No one better exemplifies this cultural logjam than French President Nicholas Sarkozy. Speaking on the occasion marking 60 years since the Declaration of Human Rights Sarkozy remarkably said that Lebanon was much better off since he involved himself and his team in local affairs. Which Lebanon exactly is Sarkozy talking about? The Lebanese still wake up every morning expecting an incident that would shatter their lives around them. The arrogant Sarkozy must know that one half of Lebanon's people are living in fear of better armed and more powerful foes. He also must know that there are many fathers, sons, mothers and daughters who are swallowing the bitter pill of realization that justice for their murdered loved ones is being traded off into the distant horizon. Sarkozy prides himself on being a political action man who does not fear getting his hands dirty to get things done. Yet in Lebanon and among a growing number of people in the Middle East it is the soiled hands of Sarkozy that are suffocating Lebanon's dream of freedom, independence, sovereignty and justice. But the wise man from France knows better than the immature natives in the eye of the storm.

A number of Western political studies centers believe that Syria can be pulled away from its Iranian alliance and brought into the Western sphere. It seems that there is so much enlightenment in the West that their leading thinkers have become blinded from seeing that the Syrian regime is too clever to sign a peace agreement with Israel and end up as another Egypt. The leadership in Damascus is too politically aware to isolate itself from the wider Arab and Muslim population and it certainly cannot see itself siding with Israel while the Palestinian people remain living in misery. That is unless of course the West knows this but tacitly expects the Syrian regime to crush its oppositionists with even greater severity in the name of peace.   

Bush was considered a failure because he entered a military endeavor without a plan for peace.
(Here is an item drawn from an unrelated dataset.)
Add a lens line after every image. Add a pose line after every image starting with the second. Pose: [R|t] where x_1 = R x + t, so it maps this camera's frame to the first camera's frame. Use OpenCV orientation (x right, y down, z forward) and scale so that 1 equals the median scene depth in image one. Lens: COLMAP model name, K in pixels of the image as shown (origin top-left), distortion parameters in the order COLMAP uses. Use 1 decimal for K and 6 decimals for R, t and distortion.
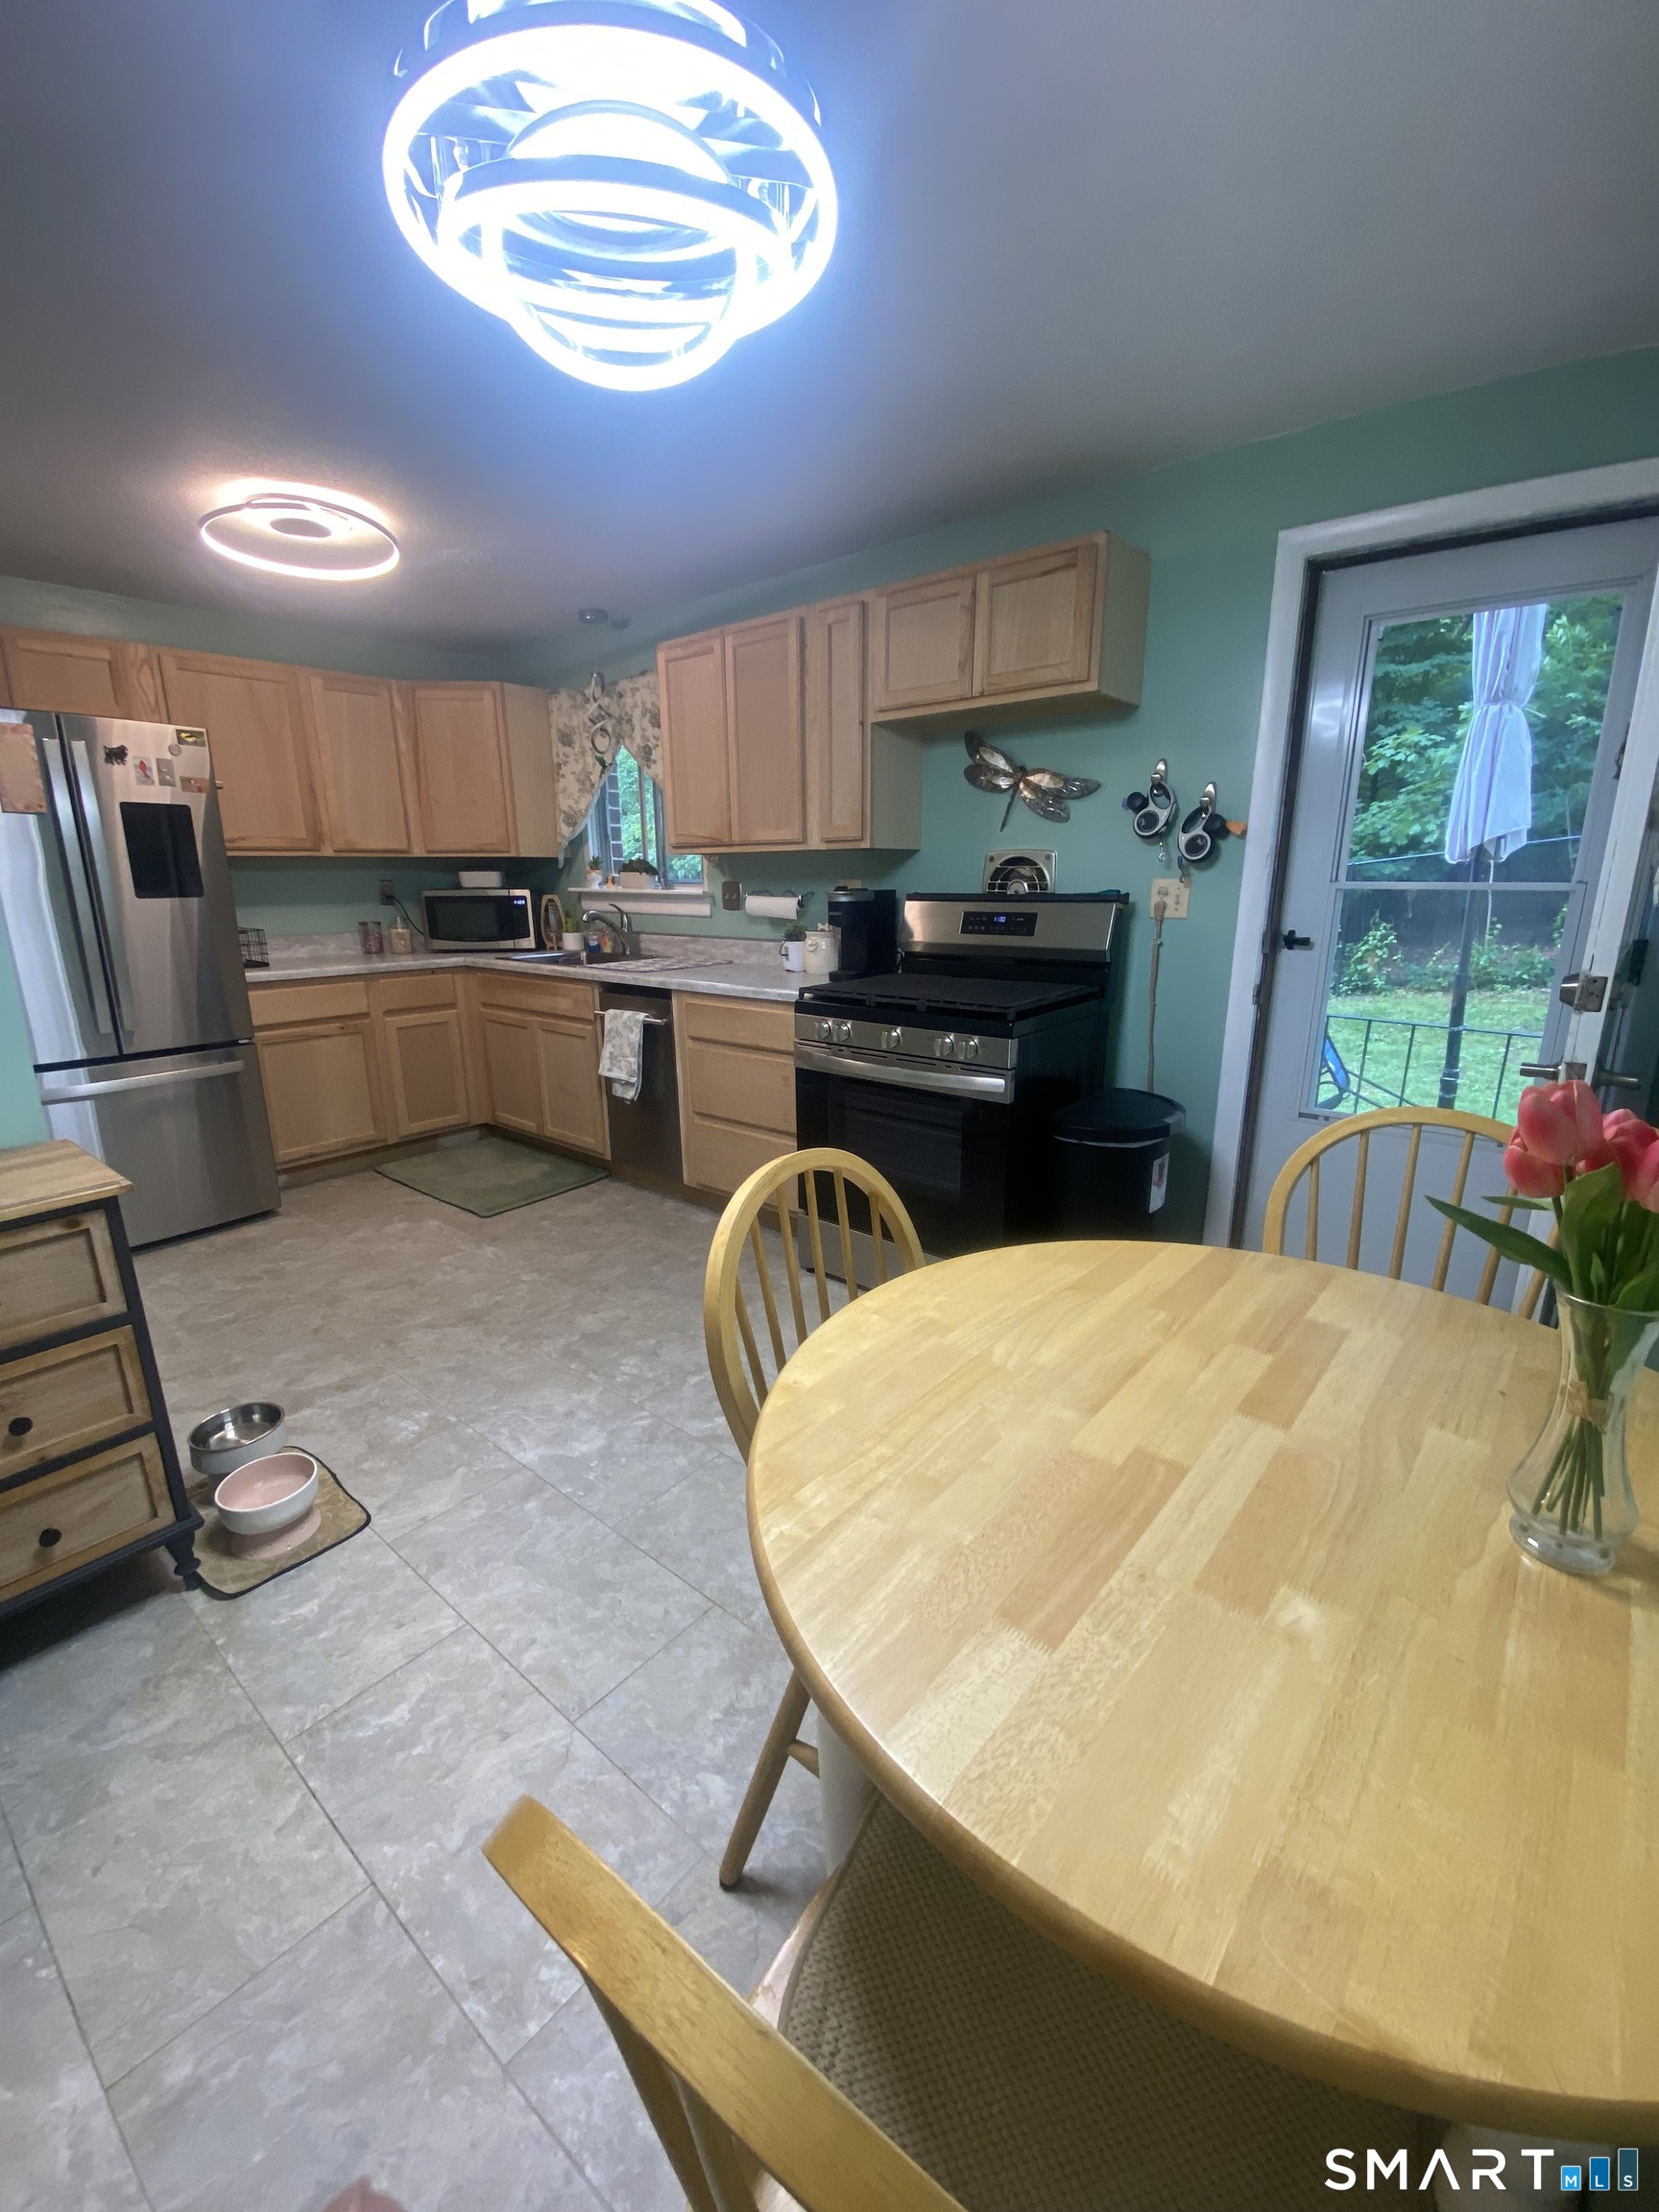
lens RADIAL K [[901.5, 0, 830.6], [0, 901.5, 1117.0], [0, 0, 1]] dist [0.017695, -0.017039]
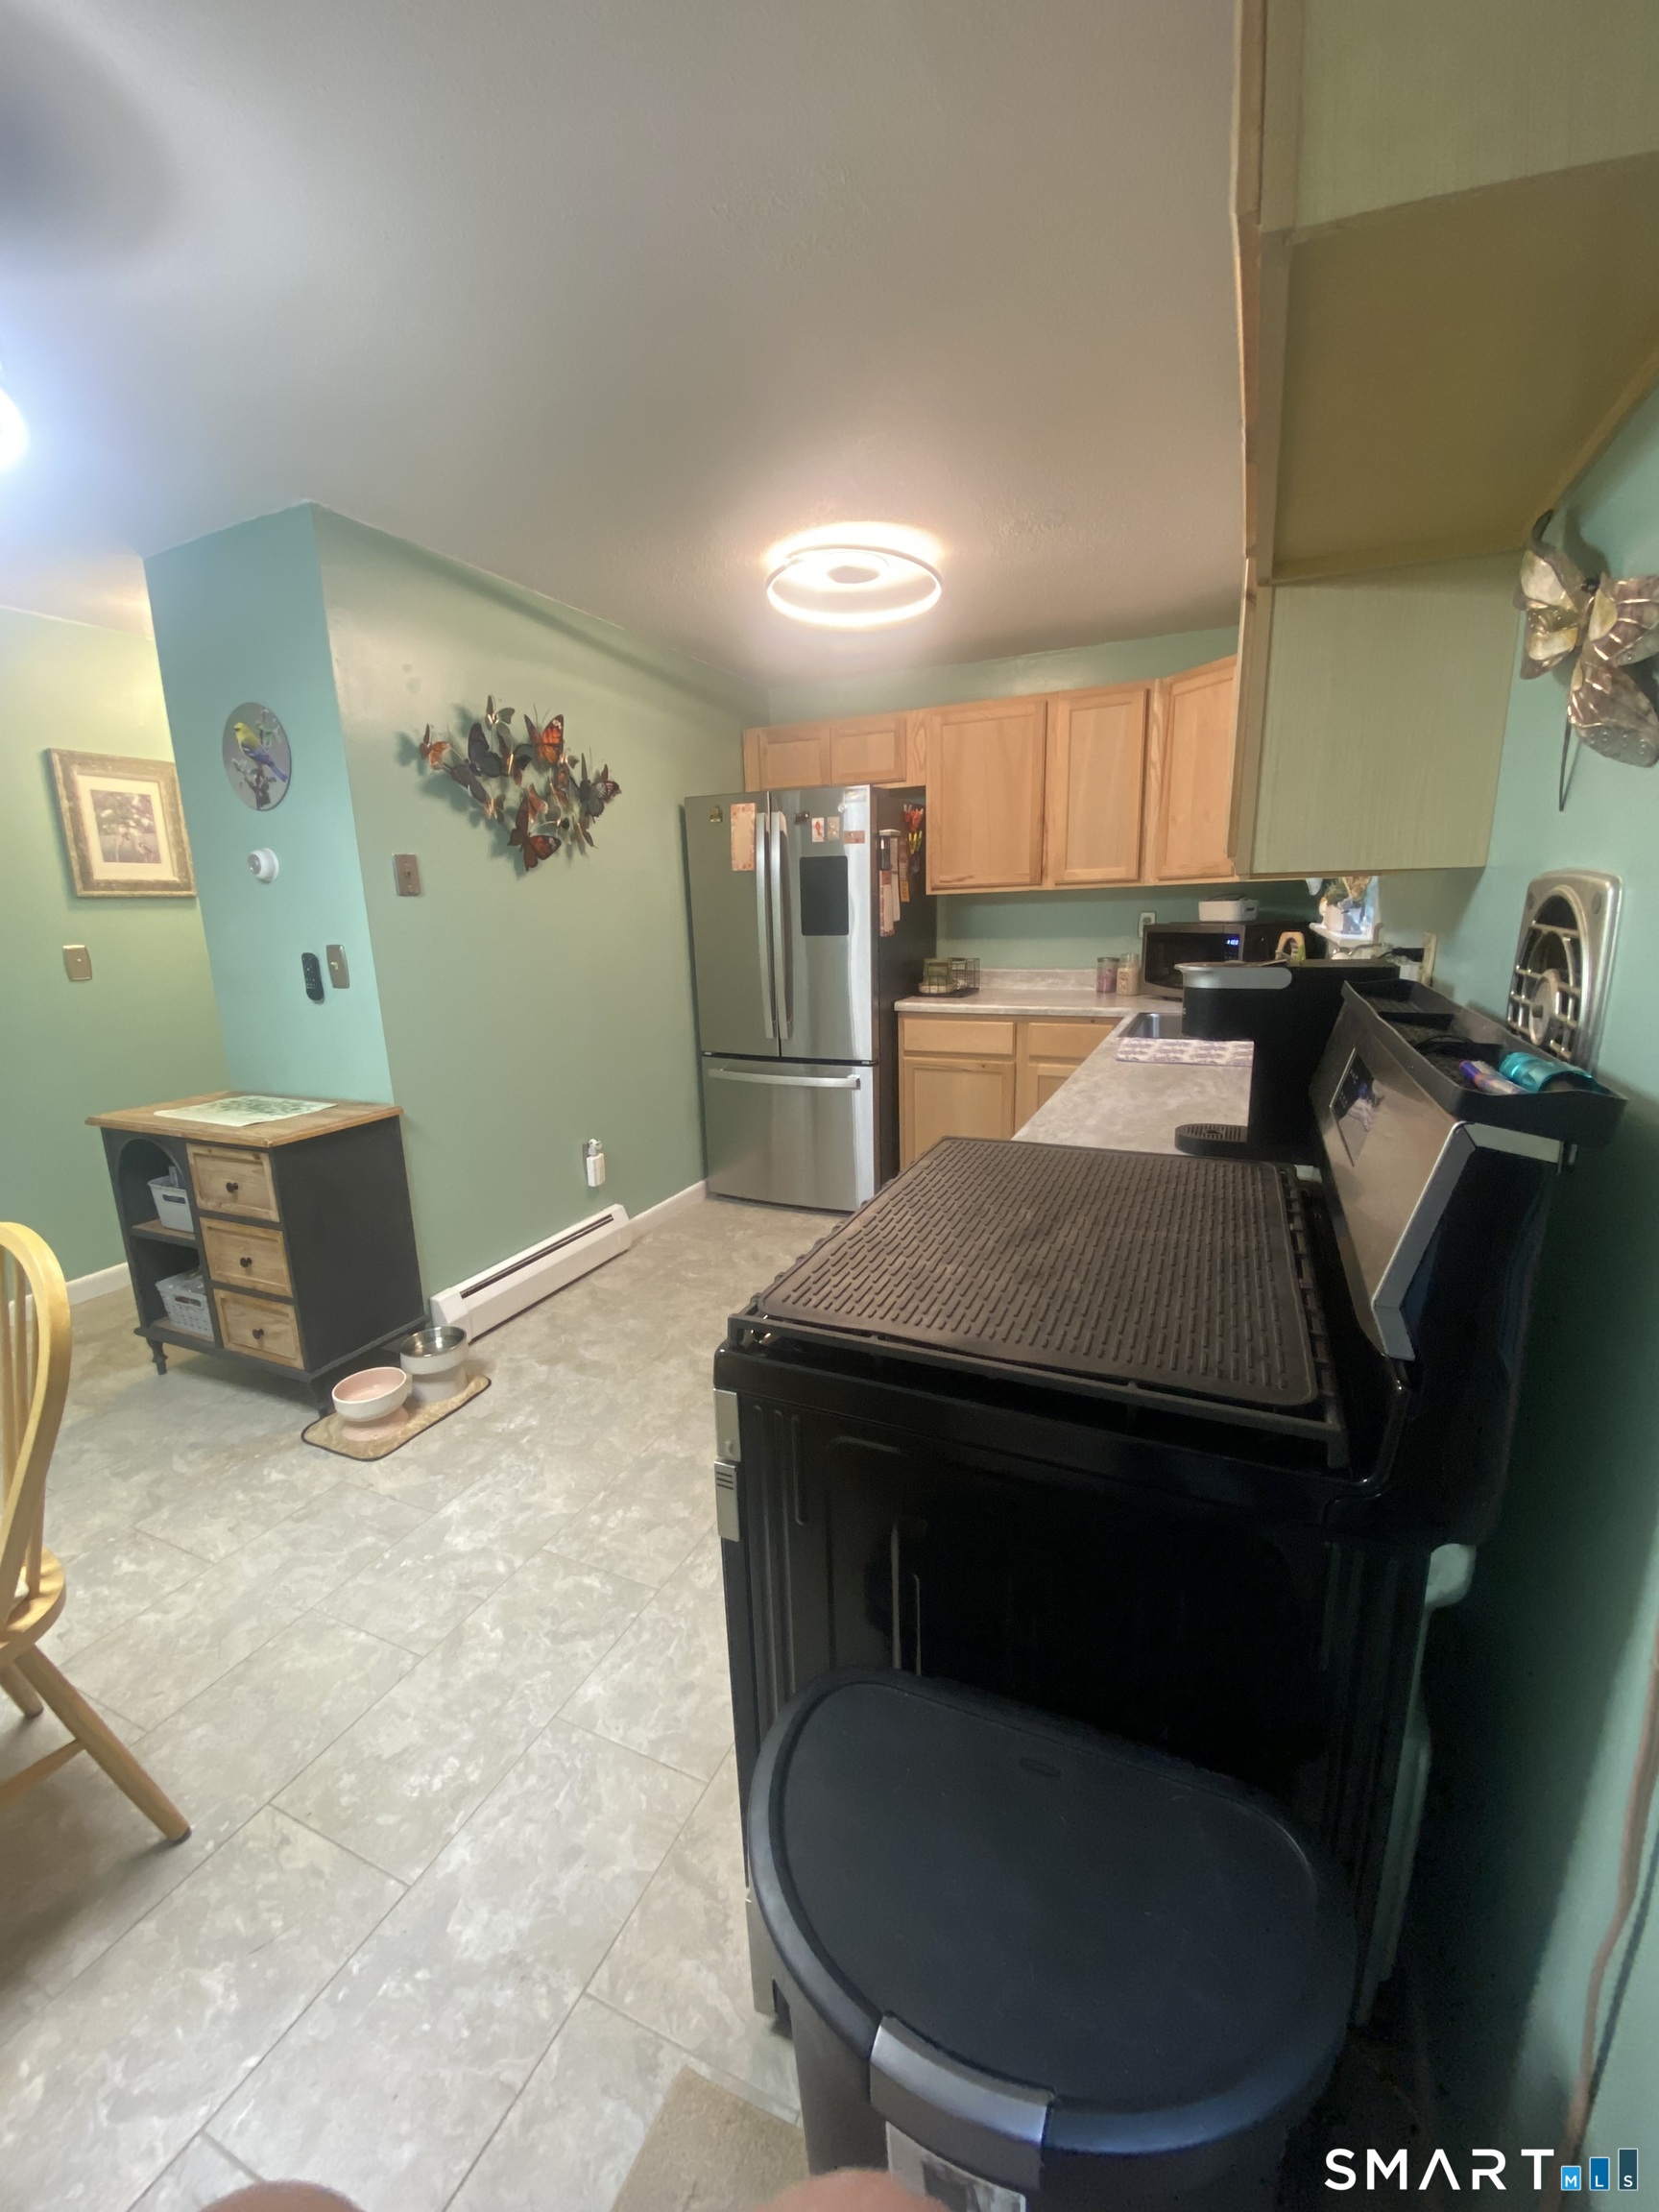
lens RADIAL K [[889.8, 0, 826.4], [0, 889.8, 1109.3], [0, 0, 1]] dist [0.000058, -0.011496]
pose [[0.267976, 0.225992, -0.936545, 0.520709], [-0.230474, 0.958911, 0.165442, -0.269809], [0.935452, 0.171515, 0.309051, 0.855710]]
In other words after toppling Saddam Hussein, and the US Army did this successfully, the politicians did not envision an adequate scenario for a new Iraqi and regional landscape? Do we know where Sarkozy's diplomatic chicanery, in which he conveniently forged a deal with Syria for French oil giants Total, will take the prospect of liberty, justice and genuine peace in Lebanon and the wider Middle East?

This is a question we are not allowed to ask because like Carter, Sarkozy adopted the rhetoric of diplomacy and peace and abandoned the rhetoric of confrontation. The true result is that what is being achieved is the goal of maintaining and prolonging the status quo and not peace as is being touted. It means that the wise old men of the civilized world have also abandoned any hope that ordinary Lebanese, or Egyptians or Palestinians and other dark-skinned people deserve a dignified life. Now that America will have its first black president, it will be interesting to see if he will adopt a vision of a genuine peace that considers an end to the sense of injustice felt by the ordinary dark-skinned people of the Middle East.

Talal Nizameddin wrote this commentary for THE DAILY STAR.